▸ Directions for this task
Look for "right" in the material below and show each line that contains it.

+ + +

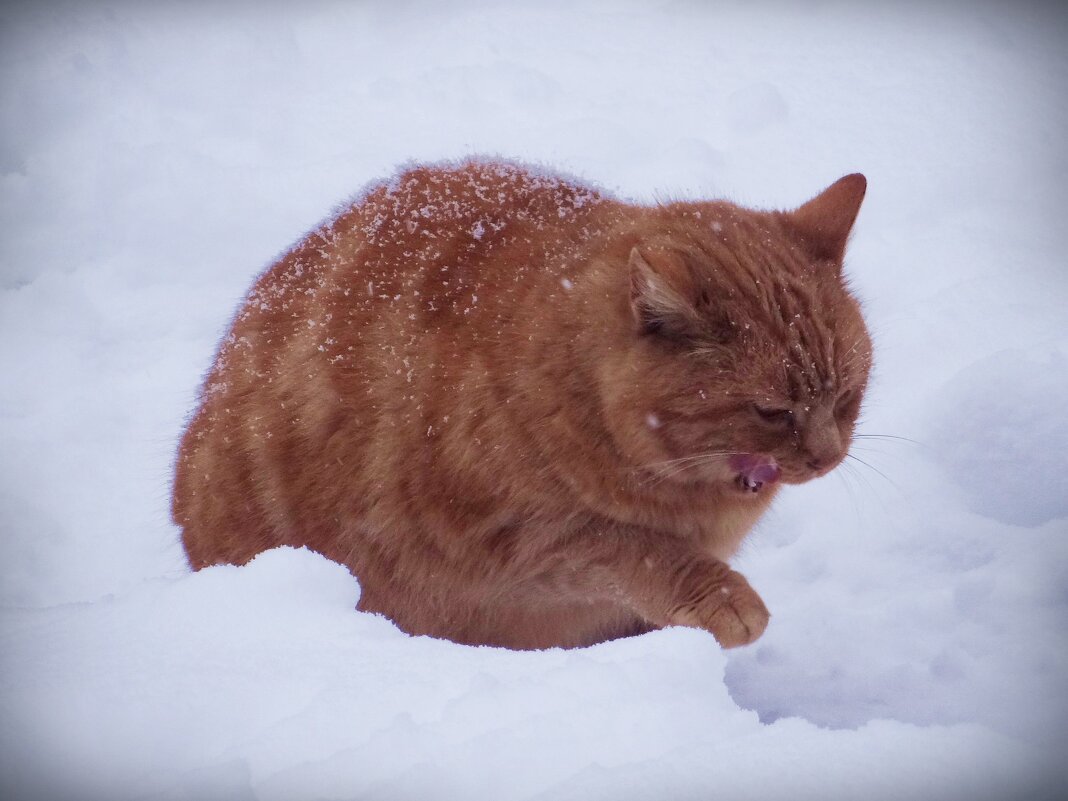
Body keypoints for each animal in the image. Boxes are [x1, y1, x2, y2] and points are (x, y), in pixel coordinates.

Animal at [175, 161, 871, 653]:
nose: (827, 456)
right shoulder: (513, 539)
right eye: (772, 411)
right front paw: (721, 597)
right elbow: (635, 547)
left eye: (846, 397)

+ + +

▸ Response
right shoulder: (513, 539)
right eye: (772, 411)
right front paw: (721, 597)
right elbow: (635, 547)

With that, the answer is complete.